__What the task asks__
Check each line below for the word "shoulder" and give the number of lines that have it, nothing more.
* * * * * * * * *
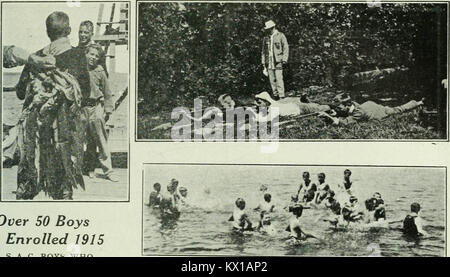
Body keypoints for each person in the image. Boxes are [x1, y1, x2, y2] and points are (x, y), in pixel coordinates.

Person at [15, 11, 89, 200]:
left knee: (30, 171)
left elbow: (20, 92)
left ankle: (27, 188)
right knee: (62, 183)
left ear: (47, 32)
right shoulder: (78, 55)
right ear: (70, 30)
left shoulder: (35, 57)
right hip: (63, 130)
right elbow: (85, 93)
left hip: (37, 130)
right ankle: (63, 193)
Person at [80, 43, 116, 181]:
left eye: (96, 56)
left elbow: (107, 93)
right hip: (81, 108)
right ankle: (79, 170)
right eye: (91, 54)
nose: (93, 57)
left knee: (101, 140)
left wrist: (108, 111)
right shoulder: (79, 69)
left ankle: (108, 171)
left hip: (96, 108)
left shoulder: (100, 71)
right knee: (78, 139)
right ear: (86, 54)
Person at [323, 93, 425, 125]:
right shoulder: (358, 105)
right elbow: (350, 111)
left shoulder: (358, 113)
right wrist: (337, 113)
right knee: (399, 108)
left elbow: (344, 122)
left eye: (340, 106)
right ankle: (418, 102)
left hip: (383, 116)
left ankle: (419, 103)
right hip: (383, 109)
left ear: (347, 105)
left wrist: (329, 118)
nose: (339, 108)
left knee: (399, 110)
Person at [254, 91, 330, 121]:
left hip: (299, 108)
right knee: (316, 106)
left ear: (266, 101)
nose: (259, 105)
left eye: (260, 103)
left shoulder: (273, 107)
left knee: (322, 108)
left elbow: (268, 119)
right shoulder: (272, 104)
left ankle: (337, 108)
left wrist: (255, 117)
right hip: (296, 106)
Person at [261, 20, 289, 100]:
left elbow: (285, 47)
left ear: (273, 27)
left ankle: (281, 96)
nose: (268, 30)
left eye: (269, 28)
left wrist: (284, 59)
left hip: (278, 61)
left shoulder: (280, 35)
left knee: (279, 78)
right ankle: (275, 95)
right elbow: (263, 51)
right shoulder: (266, 38)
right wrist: (263, 62)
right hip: (269, 61)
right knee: (272, 80)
* * * * * * * * *
__Exercise answer__
10